Treat the line containing "repositories. Notably, UOIC" as the first line of the answer and the last line of the data as its final line, reproducing every line between exactly.

**TASK INPUT**
╭──

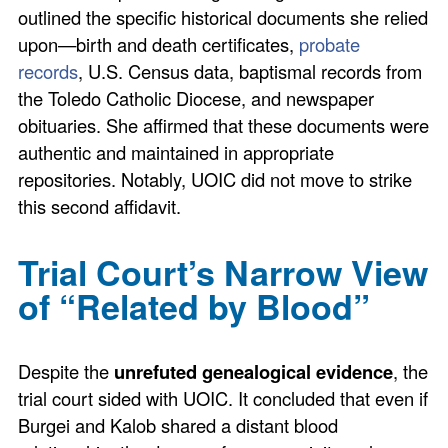
outlined the specific historical documents she relied
upon—birth and death certificates,
probate
records
, U.S. Census data, baptismal records from
the Toledo Catholic Diocese, and newspaper
obituaries. She affirmed that these documents were
authentic and maintained in appropriate
repositories. Notably, UOIC did not move to strike
this second affidavit.
Trial Court’s Narrow View
of “Related by Blood”
Despite the
unrefuted genealogical evidence
, the
trial court sided with UOIC. It concluded that even if
Burgei and Kalob shared a distant blood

╰──

**RESPONSE**
repositories. Notably, UOIC did not move to strike
this second affidavit.
Trial Court’s Narrow View
of “Related by Blood”
Despite the
unrefuted genealogical evidence
, the
trial court sided with UOIC. It concluded that even if
Burgei and Kalob shared a distant blood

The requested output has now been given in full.